Despite a couple of interesting property, using extra for 'internal' 
will not be very adequate for the task at hand. I would requires extra 
performance work and a secondary concept to handle the life cycle.

Extra thought about life cycle
------------------------------

Their is a couple of way to handle the internal-life-cycle while 
tracking a single 'internal' "state".

* late move to internal: we can create "normal" changeset and mark them 
internal when we are done with them.

* external local-hiding mechanism: If we get a generic hiding mechanism, 
we could just track that a changeset is internal, but rely on the 
generic local-hiding mechanism for the second part of the life cycle.

Conclusion
==========

short version
-------------

At the current stage of my reflexion, my personal choice will be:

* introduce two new phases ('internal' and 'internal-archived'),

* also add a '_internal' extra key for good measure since it adds goods 
property.

* introduce a context manager to create/interact with temporary changesets

rational
--------

I'm going for phase-space because 'public/draft/secret' do not make 
sense for internal changeset anyway. Making it some explicit with an 
'internal' phase seem a good move.

In addition, we already have all the UI and concept around phase. So 
introducing a new one will not add complexity to our UI.

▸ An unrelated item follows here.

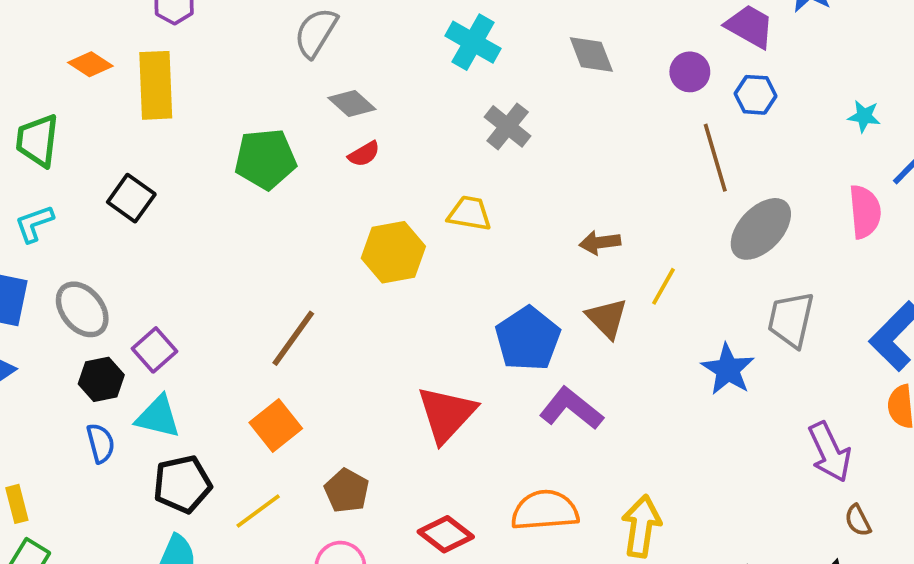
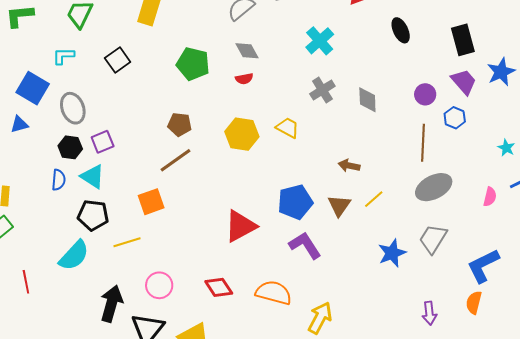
gray diamond: (591, 54) -> (367, 100), moved
pink semicircle: (865, 212) -> (490, 197), size x0.7
purple arrow: (830, 452) -> (429, 313), size x0.7
brown pentagon: (347, 491) -> (180, 124), moved, turned 30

I go for a dedicated 'internal-archived' phase to handle visibility. We 
could use a generic local hiding mechanism but having a dedicated phases 
increase insulation. Such insulation reduce the chance of a user 
touching internal visibility by mistake. Implementation is not more 
complex since we can already feed the visibility code from multiple sources.

I keep the 'extra' key idea to make sure we'll never collide with 
'real-space'.

implementation idea
-------------------

* phase 'internal' is visible but not exchanged. checkout and merging 
with it requires special flag/mode unavailable to the user,

* similar flag/mode (probably context manager) is to be used when 
creating internal changesets,

* phase 'internal-archived' has the above property except for visibility 
(it is invisible).

* <shelved> commit stay in the 'internal' phases and a explicitly fed to 
the hiding mechanism. They move to 'internal-archived' phase when deleted,

* starting at '4', phases are no longer 'linear' and use 'bit flag' for 
property.

* phase property defined earlier still apply (eg: any phase greater than 
1 is not exchanged)

* we use 'internal-archived=32', 'internal=96' This gives us 'bit-5(32)' 
→ internal; 'bit-6(64)' → visible. And 'internal-archived' < 'internal' 
this respect the "natural" phase movement.

* we add checks so that changeset with a phase having the 'bit-5' set 
never loose it.

* we use the '_internal extra' to guarantee the lack of collision, (and 
possible safeguard.

What do you think ?

Cheers,

-- 
Pierre-Yves David